Developing With OpenLineage
As there are hundreds and possibly thousands databases, query engines and other tools you could use to process, create and move data, there's great chance that existing OpenLineage integration won't cover your needs.
However, OpenLineage project also provides libraries you could use to write your own integration.
Clients
For Python and Java, we've created clients that you can use to properly create and emit OpenLineage events to HTTP, Kafka, and other consumers.
API Documentation
Common Library (Python)
Getting lineage from systems like BigQuery or Redshift isn't necessarily tied to orchestrator or processing engine you're using. For this reason, we've extracted that functionality from our Airflow library and packaged it for separate use.
Environment Variables
The list of available environment variables for Python can be found here.
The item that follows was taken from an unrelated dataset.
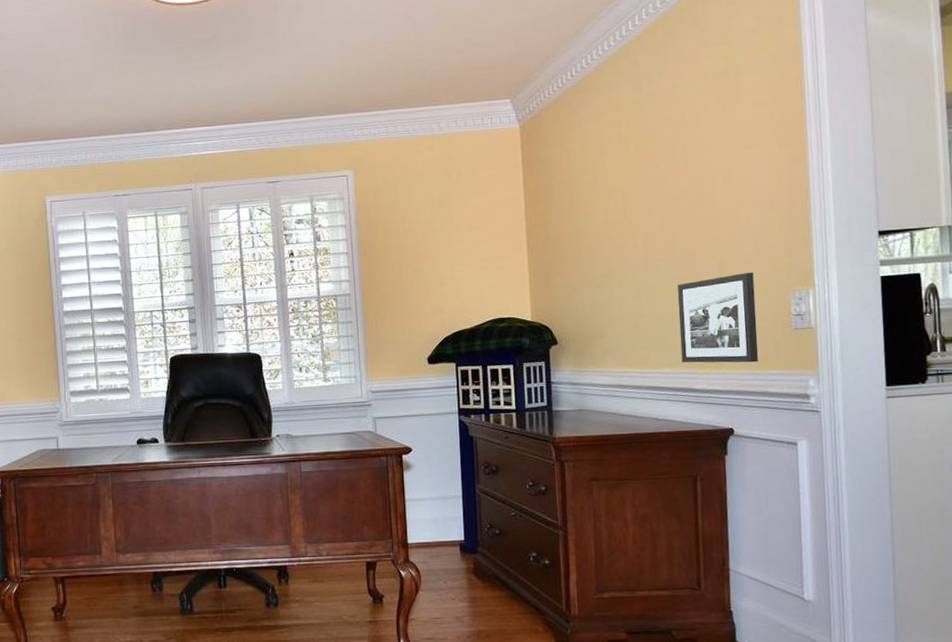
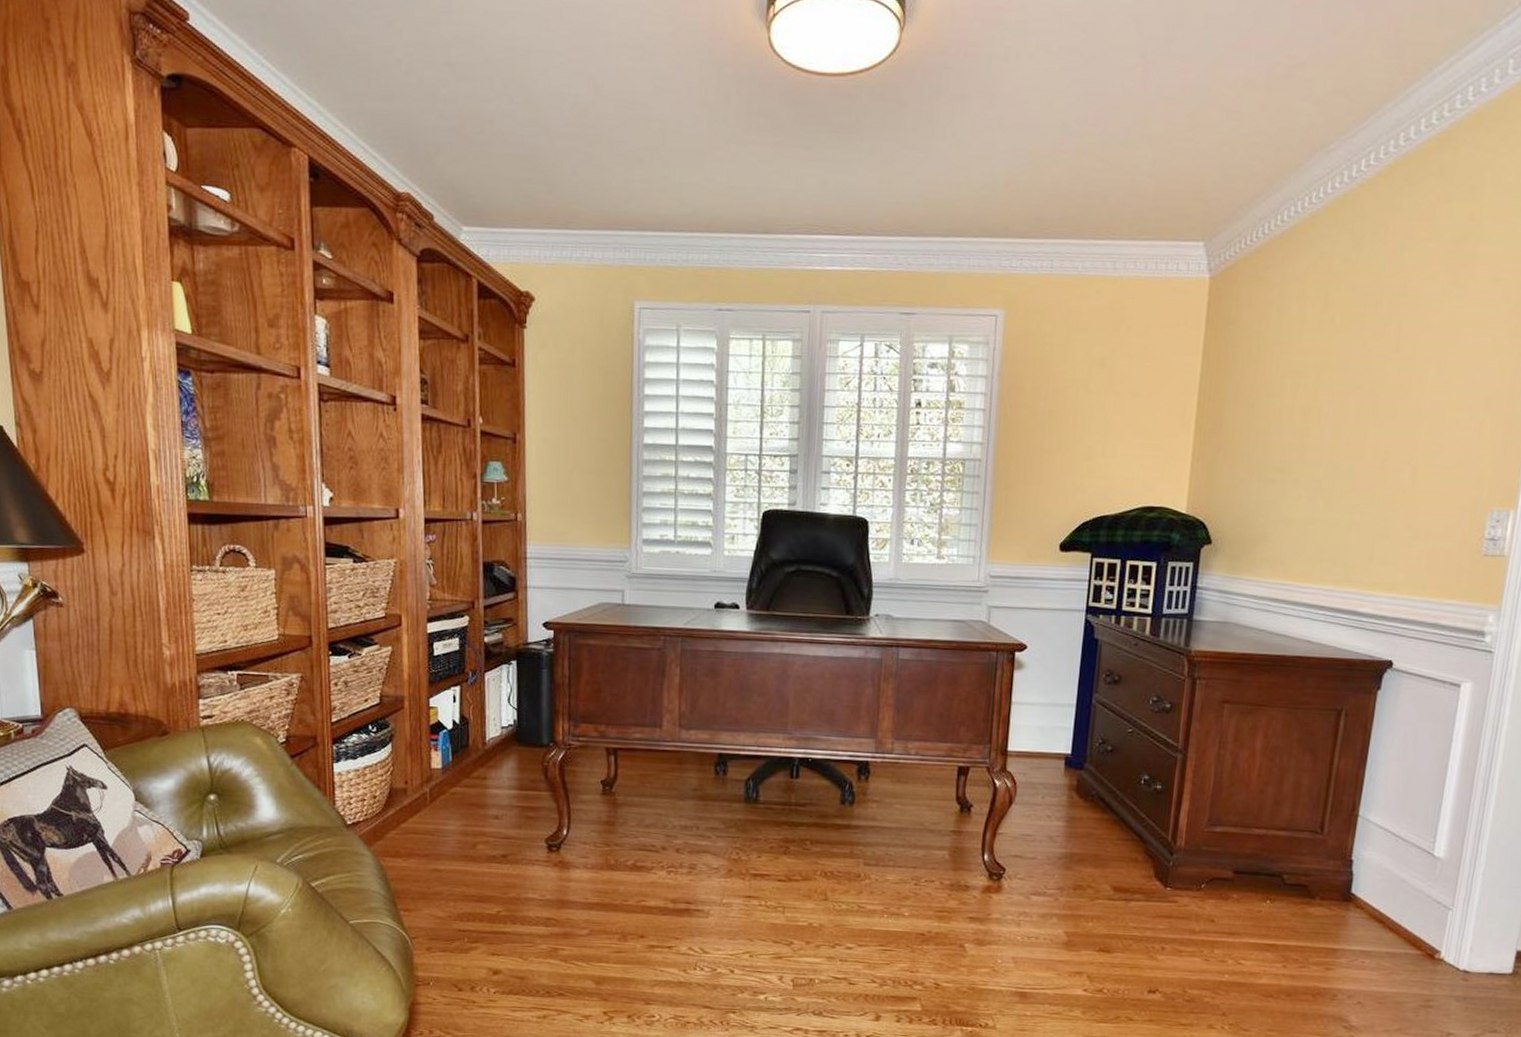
picture frame: present [677,272,758,363] -> none [1349,483,1450,589]

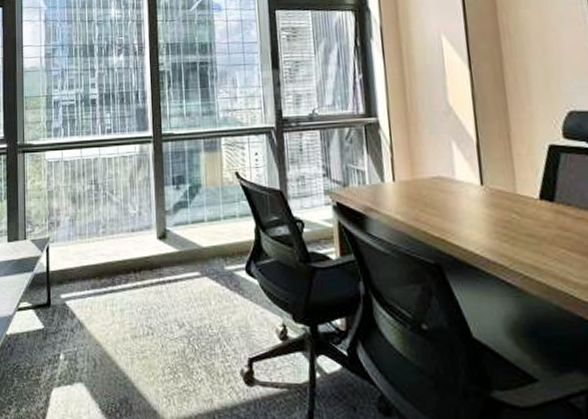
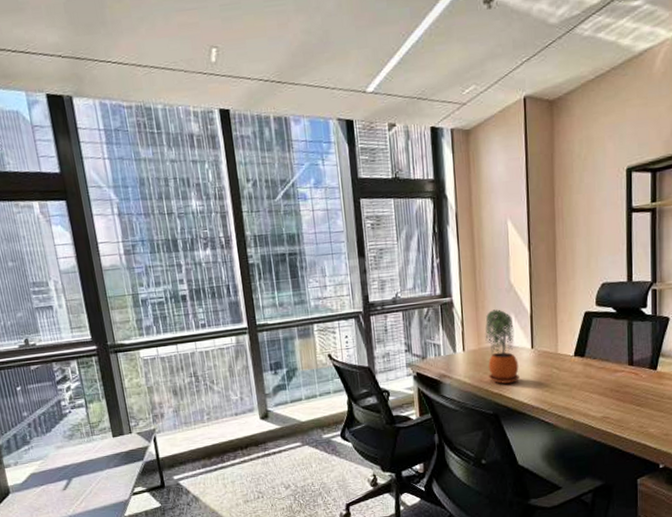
potted plant: none [419,134,467,226] -> present [485,309,519,384]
The list of available environment variables for Java can be found here.
SQL parser
We've created SQL parser that allows you to extract lineage from SQL statements. The parser is implemented in Rust; however, it's also available as a Python library. You can take a look at its code on GitHub.
Contributing
If contributing changes, additions or fixes, please include the following header in any new files:
/*
/* Copyright 2018-2024 contributors to the OpenLineage project
/* SPDX-License-Identifier: Apache-2.0
*/
There is a pre-commit step that checks license in headers for new files when pull requests are opened.
Thanks for your contributions to the project!